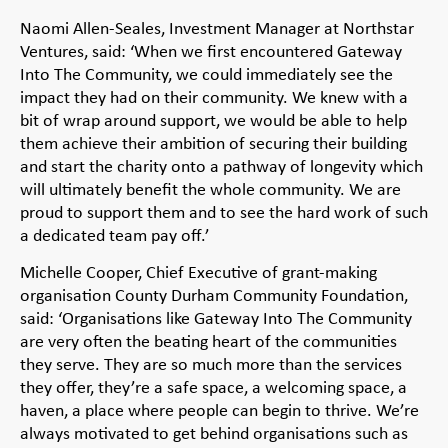
Naomi Allen-Seales, Investment Manager at Northstar
Ventures, said: ‘When we first encountered Gateway
Into The Community, we could immediately see the
impact they had on their community. We knew with a
bit of wrap around support, we would be able to help
them achieve their ambition of securing their building
and start the charity onto a pathway of longevity which
will ultimately benefit the whole community. We are
proud to support them and to see the hard work of such
a dedicated team pay off.’
Michelle Cooper, Chief Executive of grant-making
organisation County Durham Community Foundation,
said: ‘Organisations like Gateway Into The Community
are very often the beating heart of the communities
they serve. They are so much more than the services
they offer, they’re a safe space, a welcoming space, a
haven, a place where people can begin to thrive. We’re
always motivated to get behind organisations such as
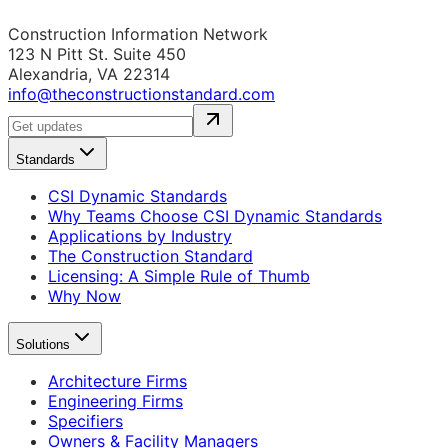
Construction Information Network
123 N Pitt St. Suite 450
Alexandria, VA 22314
info@theconstructionstandard.com
Standards
CSI Dynamic Standards
Why Teams Choose CSI Dynamic Standards
Applications by Industry
The Construction Standard
Licensing: A Simple Rule of Thumb
Why Now
Solutions
Architecture Firms
Engineering Firms
Specifiers
Owners & Facility Managers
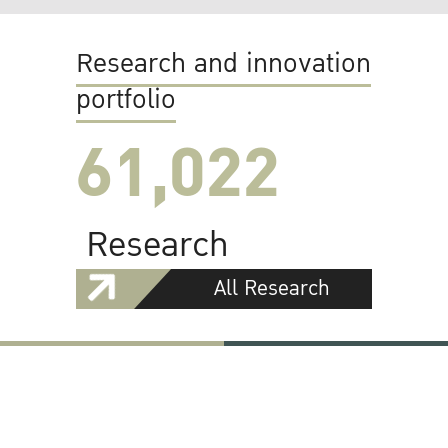
Research and innovation
portfolio
61,022
Research
All Research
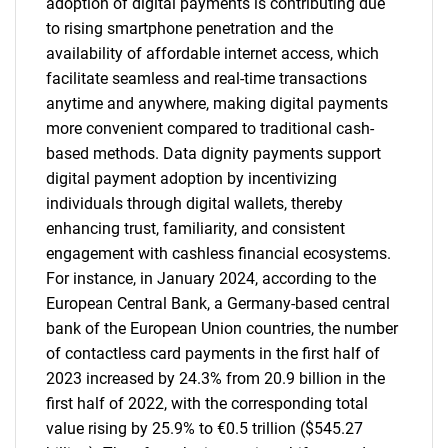
adoption of digital payments is contributing due
to rising smartphone penetration and the
availability of affordable internet access, which
facilitate seamless and real-time transactions
anytime and anywhere, making digital payments
more convenient compared to traditional cash-
based methods. Data dignity payments support
digital payment adoption by incentivizing
individuals through digital wallets, thereby
enhancing trust, familiarity, and consistent
engagement with cashless financial ecosystems.
For instance, in January 2024, according to the
European Central Bank, a Germany-based central
bank of the European Union countries, the number
of contactless card payments in the first half of
2023 increased by 24.3% from 20.9 billion in the
first half of 2022, with the corresponding total
value rising by 25.9% to €0.5 trillion ($545.27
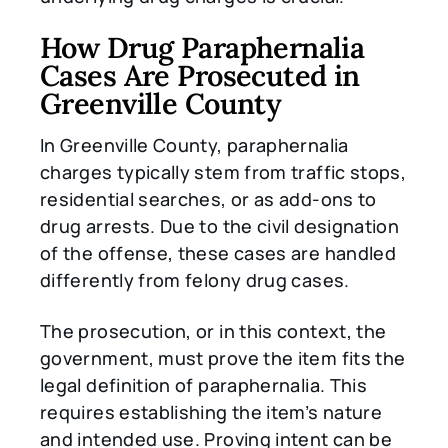
How Drug Paraphernalia
Cases Are Prosecuted in
Greenville County
In Greenville County, paraphernalia
charges typically stem from traffic stops,
residential searches, or as add-ons to
drug arrests. Due to the civil designation
of the offense, these cases are handled
differently from felony drug cases.
The prosecution, or in this context, the
government, must prove the item fits the
legal definition of paraphernalia. This
requires establishing the item’s nature
and intended use. Proving intent can be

⁂

### ABOUT THIS TASK
Can you rewrite the listing above with "digital payments" replaced by "electronic payments" everywhere and nothing else changed? Leave the pictures out of your answer.

### ANSWER TO THIS EXERCISE
Naomi Allen-Seales, Investment Manager at Northstar
Ventures, said: ‘When we first encountered Gateway
Into The Community, we could immediately see the
impact they had on their community. We knew with a
bit of wrap around support, we would be able to help
them achieve their ambition of securing their building
and start the charity onto a pathway of longevity which
will ultimately benefit the whole community. We are
proud to support them and to see the hard work of such
a dedicated team pay off.’
Michelle Cooper, Chief Executive of grant-making
organisation County Durham Community Foundation,
said: ‘Organisations like Gateway Into The Community
are very often the beating heart of the communities
they serve. They are so much more than the services
they offer, they’re a safe space, a welcoming space, a
haven, a place where people can begin to thrive. We’re
always motivated to get behind organisations such as
Construction Information Network
123 N Pitt St. Suite 450
Alexandria, VA 22314
info@theconstructionstandard.com
Standards
CSI Dynamic Standards
Why Teams Choose CSI Dynamic Standards
Applications by Industry
The Construction Standard
Licensing: A Simple Rule of Thumb
Why Now
Solutions
Architecture Firms
Engineering Firms
Specifiers
Owners & Facility Managers
Research and innovation
portfolio
61,022
Research
All Research
adoption of electronic payments is contributing due
to rising smartphone penetration and the
availability of affordable internet access, which
facilitate seamless and real-time transactions
anytime and anywhere, making electronic payments
more convenient compared to traditional cash-
based methods. Data dignity payments support
digital payment adoption by incentivizing
individuals through digital wallets, thereby
enhancing trust, familiarity, and consistent
engagement with cashless financial ecosystems.
For instance, in January 2024, according to the
European Central Bank, a Germany-based central
bank of the European Union countries, the number
of contactless card payments in the first half of
2023 increased by 24.3% from 20.9 billion in the
first half of 2022, with the corresponding total
value rising by 25.9% to €0.5 trillion ($545.27
How Drug Paraphernalia
Cases Are Prosecuted in
Greenville County
In Greenville County, paraphernalia
charges typically stem from traffic stops,
residential searches, or as add-ons to
drug arrests. Due to the civil designation
of the offense, these cases are handled
differently from felony drug cases.
The prosecution, or in this context, the
government, must prove the item fits the
legal definition of paraphernalia. This
requires establishing the item’s nature
and intended use. Proving intent can be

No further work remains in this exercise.